LISTED RECORDS:

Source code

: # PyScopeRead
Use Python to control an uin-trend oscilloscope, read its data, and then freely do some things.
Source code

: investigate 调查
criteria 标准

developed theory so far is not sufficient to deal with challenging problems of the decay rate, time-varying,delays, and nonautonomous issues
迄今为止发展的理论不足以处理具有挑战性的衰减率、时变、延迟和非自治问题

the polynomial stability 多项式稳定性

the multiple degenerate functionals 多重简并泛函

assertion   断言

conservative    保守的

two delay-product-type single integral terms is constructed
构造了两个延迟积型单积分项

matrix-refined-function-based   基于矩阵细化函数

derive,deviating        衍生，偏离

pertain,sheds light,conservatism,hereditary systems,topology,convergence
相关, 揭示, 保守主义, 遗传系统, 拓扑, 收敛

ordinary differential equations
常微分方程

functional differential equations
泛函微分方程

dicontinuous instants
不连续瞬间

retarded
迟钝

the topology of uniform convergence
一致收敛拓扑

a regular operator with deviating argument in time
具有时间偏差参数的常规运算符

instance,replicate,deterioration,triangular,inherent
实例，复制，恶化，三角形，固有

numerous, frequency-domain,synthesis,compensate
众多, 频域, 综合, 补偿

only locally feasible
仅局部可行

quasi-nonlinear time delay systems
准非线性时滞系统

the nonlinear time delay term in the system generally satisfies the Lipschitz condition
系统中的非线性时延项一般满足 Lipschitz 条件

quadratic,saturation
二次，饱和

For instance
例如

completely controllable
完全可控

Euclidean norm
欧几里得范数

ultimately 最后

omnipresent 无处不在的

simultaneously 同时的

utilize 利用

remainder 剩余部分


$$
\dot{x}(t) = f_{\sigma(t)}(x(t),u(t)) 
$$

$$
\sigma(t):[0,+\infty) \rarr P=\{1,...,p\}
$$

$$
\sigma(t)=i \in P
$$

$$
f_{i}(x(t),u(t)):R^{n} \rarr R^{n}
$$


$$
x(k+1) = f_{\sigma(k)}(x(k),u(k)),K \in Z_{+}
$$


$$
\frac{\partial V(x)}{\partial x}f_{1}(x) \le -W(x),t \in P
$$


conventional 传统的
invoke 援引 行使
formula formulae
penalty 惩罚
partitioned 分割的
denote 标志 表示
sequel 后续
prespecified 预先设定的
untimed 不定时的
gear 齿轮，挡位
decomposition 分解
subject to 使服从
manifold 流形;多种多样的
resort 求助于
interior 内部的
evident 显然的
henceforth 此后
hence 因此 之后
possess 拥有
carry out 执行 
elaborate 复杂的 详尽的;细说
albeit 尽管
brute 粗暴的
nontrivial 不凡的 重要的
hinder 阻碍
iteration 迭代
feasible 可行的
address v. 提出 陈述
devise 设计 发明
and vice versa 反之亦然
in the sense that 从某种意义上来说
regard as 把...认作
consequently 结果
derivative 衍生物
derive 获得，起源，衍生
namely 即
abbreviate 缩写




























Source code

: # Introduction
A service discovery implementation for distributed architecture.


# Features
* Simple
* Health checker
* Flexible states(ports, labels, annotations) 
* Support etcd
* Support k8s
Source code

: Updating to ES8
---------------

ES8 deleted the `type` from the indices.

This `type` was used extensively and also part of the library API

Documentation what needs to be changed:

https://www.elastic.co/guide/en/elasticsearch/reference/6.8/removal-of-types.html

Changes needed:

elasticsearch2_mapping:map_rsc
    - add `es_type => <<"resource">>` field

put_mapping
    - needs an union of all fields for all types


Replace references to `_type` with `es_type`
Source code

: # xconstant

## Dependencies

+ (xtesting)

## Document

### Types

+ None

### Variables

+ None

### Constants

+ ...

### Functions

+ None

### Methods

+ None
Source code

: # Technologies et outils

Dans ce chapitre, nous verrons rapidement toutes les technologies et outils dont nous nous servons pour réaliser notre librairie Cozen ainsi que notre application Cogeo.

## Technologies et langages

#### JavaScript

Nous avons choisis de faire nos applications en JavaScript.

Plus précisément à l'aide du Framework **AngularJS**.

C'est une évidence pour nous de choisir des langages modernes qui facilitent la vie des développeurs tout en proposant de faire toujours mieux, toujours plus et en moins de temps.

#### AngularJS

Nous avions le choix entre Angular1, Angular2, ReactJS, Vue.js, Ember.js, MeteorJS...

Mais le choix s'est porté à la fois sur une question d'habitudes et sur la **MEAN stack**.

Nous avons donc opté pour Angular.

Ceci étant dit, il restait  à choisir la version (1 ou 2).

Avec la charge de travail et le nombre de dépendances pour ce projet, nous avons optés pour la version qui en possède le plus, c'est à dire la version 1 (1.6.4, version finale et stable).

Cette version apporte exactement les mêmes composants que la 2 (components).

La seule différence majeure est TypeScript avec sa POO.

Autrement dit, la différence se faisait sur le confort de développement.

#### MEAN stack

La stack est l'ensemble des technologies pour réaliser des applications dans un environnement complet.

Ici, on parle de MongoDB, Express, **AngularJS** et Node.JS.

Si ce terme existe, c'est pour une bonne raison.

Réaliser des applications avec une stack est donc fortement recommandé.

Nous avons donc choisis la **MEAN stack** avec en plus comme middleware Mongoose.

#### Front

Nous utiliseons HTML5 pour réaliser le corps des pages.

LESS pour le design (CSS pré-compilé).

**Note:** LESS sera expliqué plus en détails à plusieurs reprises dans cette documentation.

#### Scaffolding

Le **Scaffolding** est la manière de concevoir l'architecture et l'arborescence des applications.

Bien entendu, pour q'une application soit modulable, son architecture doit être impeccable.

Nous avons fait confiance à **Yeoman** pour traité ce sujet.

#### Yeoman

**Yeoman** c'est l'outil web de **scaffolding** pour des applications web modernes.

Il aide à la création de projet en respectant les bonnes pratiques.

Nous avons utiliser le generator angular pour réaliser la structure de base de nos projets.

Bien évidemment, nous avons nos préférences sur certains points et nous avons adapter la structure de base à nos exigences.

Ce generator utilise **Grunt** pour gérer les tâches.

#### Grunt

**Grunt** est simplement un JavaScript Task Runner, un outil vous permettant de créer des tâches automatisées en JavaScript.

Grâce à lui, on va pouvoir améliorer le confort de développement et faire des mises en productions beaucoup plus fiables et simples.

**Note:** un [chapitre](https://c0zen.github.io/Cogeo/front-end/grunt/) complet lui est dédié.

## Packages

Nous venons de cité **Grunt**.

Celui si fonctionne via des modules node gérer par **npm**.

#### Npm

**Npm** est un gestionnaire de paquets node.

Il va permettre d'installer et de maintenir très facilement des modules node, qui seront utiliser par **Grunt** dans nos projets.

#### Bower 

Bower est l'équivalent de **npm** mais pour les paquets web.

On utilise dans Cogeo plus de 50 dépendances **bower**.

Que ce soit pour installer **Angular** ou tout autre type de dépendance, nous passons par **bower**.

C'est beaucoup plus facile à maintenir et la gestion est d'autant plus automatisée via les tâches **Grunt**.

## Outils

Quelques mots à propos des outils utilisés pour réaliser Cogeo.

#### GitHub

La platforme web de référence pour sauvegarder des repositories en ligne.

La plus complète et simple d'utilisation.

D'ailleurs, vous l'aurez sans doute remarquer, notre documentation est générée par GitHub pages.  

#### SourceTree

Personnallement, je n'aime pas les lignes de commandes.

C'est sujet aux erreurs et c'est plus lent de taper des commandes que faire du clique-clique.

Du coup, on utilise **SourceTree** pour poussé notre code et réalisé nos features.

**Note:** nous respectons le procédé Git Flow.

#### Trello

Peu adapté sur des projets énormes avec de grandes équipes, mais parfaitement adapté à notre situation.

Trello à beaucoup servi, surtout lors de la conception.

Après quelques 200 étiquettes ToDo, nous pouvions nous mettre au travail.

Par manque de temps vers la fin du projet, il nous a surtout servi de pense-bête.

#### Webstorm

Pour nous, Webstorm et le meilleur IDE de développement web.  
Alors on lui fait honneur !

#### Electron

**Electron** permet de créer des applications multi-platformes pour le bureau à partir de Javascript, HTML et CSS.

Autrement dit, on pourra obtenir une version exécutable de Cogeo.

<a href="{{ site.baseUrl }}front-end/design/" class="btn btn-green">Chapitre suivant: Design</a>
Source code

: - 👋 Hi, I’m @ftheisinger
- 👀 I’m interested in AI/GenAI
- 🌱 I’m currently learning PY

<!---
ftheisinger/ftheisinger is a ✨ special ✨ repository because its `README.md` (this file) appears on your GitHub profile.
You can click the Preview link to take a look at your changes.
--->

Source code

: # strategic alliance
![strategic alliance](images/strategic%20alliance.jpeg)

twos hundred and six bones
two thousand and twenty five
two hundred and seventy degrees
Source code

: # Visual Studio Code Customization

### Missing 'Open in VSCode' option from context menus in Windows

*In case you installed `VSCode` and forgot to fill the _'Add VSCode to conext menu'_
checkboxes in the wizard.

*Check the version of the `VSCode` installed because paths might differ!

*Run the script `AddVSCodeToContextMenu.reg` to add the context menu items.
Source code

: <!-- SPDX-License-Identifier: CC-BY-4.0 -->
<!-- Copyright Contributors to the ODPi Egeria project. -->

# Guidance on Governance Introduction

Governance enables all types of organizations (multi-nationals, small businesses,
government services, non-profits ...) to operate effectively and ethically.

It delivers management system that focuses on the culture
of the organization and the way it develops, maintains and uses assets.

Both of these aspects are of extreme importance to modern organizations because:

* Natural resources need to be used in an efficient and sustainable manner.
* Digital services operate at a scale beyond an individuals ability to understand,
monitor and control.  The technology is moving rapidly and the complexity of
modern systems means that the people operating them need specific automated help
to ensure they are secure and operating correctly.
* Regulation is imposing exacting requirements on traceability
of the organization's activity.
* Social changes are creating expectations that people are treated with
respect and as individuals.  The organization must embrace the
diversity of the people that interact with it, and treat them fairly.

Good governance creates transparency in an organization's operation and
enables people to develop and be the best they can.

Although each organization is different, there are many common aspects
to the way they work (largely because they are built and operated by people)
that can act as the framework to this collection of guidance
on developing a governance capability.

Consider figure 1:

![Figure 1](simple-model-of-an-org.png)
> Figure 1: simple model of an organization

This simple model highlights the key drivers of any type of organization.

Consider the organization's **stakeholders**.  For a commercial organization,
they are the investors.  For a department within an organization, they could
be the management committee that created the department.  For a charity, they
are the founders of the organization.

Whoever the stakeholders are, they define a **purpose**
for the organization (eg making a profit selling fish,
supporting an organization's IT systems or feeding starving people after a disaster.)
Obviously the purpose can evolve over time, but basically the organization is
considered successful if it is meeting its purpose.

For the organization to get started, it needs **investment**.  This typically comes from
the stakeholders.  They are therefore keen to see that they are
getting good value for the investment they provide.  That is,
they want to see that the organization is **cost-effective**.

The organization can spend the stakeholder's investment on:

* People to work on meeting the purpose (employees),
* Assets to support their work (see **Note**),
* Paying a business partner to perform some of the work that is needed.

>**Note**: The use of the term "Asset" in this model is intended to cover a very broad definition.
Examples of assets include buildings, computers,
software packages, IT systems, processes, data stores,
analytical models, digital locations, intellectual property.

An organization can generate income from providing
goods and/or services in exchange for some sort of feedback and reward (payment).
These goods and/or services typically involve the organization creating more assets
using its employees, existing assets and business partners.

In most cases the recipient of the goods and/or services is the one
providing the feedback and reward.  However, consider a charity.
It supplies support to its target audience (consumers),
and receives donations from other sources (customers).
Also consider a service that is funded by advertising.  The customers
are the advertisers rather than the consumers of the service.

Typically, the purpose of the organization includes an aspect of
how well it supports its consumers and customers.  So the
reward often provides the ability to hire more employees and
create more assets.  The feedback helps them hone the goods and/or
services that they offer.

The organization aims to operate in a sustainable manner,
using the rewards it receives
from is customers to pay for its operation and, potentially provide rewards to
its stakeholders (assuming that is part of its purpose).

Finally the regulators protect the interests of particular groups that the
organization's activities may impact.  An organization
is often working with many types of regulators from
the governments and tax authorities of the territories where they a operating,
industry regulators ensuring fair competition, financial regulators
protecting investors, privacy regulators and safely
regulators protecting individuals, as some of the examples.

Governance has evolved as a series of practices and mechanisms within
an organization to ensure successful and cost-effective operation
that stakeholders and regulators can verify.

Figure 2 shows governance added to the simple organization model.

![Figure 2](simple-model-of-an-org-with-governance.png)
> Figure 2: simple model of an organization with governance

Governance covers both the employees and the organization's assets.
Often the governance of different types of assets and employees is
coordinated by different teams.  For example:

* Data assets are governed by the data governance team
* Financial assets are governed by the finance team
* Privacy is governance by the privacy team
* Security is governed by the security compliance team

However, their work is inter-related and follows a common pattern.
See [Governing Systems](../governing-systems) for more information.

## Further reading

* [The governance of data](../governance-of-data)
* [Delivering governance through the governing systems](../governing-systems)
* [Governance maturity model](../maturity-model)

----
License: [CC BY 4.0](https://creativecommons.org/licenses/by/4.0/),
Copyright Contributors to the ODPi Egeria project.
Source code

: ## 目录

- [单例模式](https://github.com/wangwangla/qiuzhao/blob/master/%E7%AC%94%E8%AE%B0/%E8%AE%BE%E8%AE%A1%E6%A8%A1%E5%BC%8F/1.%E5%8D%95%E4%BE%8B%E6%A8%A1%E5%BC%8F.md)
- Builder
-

ASSIGNED TASK: Which lines above contain the word "data"? Show each of them in full.

THE COMPLETED TASK:
Use Python to control an uin-trend oscilloscope, read its data, and then freely do some things.
software packages, IT systems, processes, data stores,
* Data assets are governed by the data governance team
* [The governance of data](../governance-of-data)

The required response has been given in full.